Wednesday, February 25, 2009

The Rut

Well, I broke my own rules today and checked my emails. As I suspected, nothing from Vikki but the icy shoulder. I'm less hurt than I thought I'd be, but it's still upsetting. It's as if I never even existed to her. That I'm just someone she can leave behind to wallow in this rut I've made for myself. And it really is my own fault. I should never have pinned all my hopes to her and all my dreams. I guess it's me though. Every relationship I've ever had is intense. Every relationship I'll go to the ends of the earth for you. I know I'm mistaken now when I say I thought she'd do the same.

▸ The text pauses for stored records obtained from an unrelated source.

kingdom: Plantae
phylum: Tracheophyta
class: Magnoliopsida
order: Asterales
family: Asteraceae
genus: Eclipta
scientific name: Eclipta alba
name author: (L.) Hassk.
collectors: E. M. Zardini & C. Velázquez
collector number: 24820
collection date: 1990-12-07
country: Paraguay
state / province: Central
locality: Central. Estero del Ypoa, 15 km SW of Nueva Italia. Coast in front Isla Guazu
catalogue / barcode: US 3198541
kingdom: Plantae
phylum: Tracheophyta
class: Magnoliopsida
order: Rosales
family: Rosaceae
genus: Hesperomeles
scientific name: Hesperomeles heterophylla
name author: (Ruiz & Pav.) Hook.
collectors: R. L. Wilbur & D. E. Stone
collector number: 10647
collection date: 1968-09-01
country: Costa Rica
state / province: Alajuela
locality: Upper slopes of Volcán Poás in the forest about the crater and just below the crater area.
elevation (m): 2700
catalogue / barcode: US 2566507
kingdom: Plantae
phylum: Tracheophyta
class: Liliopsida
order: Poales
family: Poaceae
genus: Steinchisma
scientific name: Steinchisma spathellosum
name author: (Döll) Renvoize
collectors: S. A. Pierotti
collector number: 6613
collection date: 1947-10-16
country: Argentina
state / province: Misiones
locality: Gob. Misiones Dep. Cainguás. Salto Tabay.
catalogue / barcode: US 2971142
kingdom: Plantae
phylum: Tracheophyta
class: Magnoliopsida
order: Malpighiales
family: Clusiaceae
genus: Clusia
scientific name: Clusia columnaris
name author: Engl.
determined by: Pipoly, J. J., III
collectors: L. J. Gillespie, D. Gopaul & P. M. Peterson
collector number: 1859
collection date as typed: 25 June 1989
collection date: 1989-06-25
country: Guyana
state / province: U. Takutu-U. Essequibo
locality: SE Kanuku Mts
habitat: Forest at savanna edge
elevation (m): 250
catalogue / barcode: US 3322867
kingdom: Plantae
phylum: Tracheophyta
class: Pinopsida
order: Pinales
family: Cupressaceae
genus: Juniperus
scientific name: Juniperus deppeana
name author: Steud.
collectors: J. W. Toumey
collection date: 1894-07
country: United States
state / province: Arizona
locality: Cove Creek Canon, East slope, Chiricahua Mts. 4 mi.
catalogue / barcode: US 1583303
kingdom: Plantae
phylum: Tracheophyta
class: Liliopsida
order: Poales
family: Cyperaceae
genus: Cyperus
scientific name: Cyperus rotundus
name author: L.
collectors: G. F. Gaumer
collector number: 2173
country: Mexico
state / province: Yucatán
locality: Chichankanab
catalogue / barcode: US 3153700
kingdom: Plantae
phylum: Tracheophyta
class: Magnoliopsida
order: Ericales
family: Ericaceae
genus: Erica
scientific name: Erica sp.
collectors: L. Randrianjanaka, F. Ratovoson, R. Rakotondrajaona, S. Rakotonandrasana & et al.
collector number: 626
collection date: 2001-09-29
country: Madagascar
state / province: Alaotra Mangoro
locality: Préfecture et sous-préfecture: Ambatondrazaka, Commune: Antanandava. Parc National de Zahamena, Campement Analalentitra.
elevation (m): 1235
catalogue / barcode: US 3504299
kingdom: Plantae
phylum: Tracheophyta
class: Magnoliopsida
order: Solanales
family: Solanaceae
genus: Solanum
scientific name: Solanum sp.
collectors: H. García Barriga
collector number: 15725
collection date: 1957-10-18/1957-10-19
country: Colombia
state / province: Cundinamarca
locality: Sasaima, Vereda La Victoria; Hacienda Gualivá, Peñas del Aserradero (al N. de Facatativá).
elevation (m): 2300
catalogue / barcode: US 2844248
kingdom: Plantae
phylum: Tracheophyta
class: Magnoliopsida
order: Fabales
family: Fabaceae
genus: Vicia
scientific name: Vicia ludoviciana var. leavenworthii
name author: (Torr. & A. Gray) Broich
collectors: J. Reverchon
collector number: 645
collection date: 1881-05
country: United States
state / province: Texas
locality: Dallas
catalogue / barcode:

I felt so lost today. I don't know what I'm doing with myself any more, or what my future holds. My art has dried up. Heck, I can't even bring myself to draw anything without the hurt tearing a hole in my heart.Vikki has left a huge chasm in my life and I am so furious at myself for letting myself wallow so. I know I should just be getting on with my life, but I can't seem to do it. I just can't seem to stop thinking about what we had and what's going to happen. About this hurt.

When I was with her, I was never like this. If she was on holiday or couldn't talk, I never worried. But now that we're not talking for good, I just can't get over it. I feel pathetic and useless. I've been a horrible person to live with lately and everything I enjoyed I no longer do. Some men may equate success with money, a job or a career. Me? I don't care much for those things. For love, I would give up the highest paying job to live on the streets. My success is a family and a happy wife. I really thought I could have that with Vikki. She made me feel like I was successful. Every time she'd say I was the best boyfriend ever or that she loved me, I'd feel this swelling joy in my heart that I have not felt since she has left.

I don't even know if I'm making sense or not, but reader, this is agony. This horrid, rancid rut with the decaying corpses of my past and future which I must sleep and live in is agony. Why can't I cope without her? I thought I was being brave and moving on like a good soldier. But now my thoughts are just jumbled and I dare not tell anyone for fear of the truth. The truth which I already know. The truth that I am one pathetic individual. Why would any girl want me?

The joy is just not there any more. Why am I relying on Vikki to be in control of my joy? I know it is wrong, but like a magnetic force, I can do nothing, it seems, to crawl out of this rut. Maybe I'm meant to die in here. Maybe it's justice.